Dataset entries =
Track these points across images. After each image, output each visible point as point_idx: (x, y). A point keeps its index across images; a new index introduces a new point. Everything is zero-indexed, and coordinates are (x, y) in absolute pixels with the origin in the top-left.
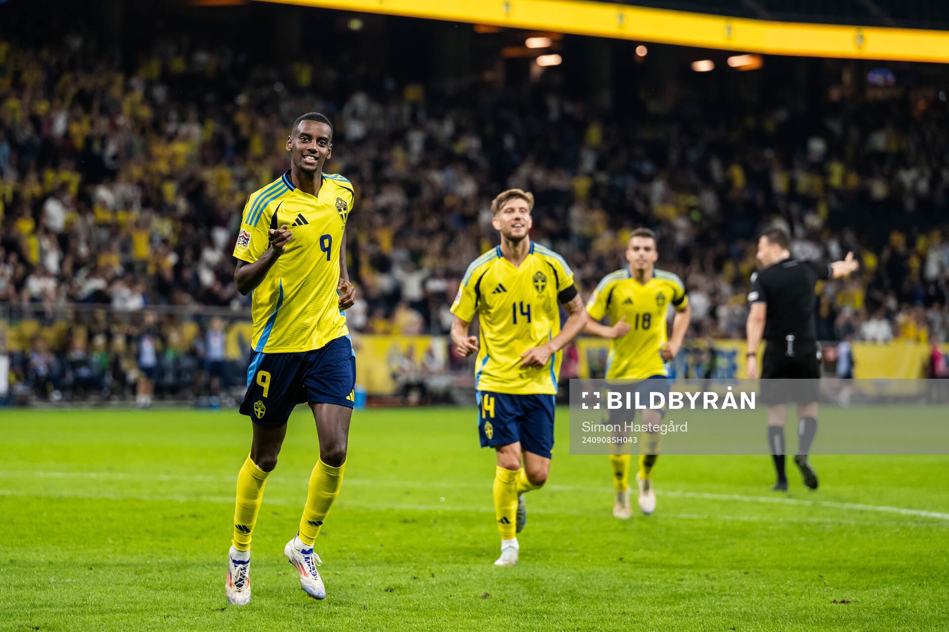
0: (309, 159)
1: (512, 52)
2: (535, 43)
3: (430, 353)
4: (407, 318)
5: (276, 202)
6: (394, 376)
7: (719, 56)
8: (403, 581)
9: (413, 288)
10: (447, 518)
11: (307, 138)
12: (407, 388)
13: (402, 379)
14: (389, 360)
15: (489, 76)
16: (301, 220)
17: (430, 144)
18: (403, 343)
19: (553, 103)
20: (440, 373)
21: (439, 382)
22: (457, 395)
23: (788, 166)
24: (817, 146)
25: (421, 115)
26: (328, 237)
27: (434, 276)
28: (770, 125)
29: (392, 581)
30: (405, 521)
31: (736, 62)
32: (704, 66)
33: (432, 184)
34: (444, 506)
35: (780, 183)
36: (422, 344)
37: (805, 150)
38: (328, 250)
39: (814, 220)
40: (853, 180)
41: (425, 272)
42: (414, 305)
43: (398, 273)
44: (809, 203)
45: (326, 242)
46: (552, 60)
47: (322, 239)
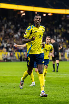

Prompt =
Above are the records; set down exactly the lines from the line containing "39: (814, 220)" through their last line, leaving every picture out.

Response to this task =
39: (814, 220)
40: (853, 180)
41: (425, 272)
42: (414, 305)
43: (398, 273)
44: (809, 203)
45: (326, 242)
46: (552, 60)
47: (322, 239)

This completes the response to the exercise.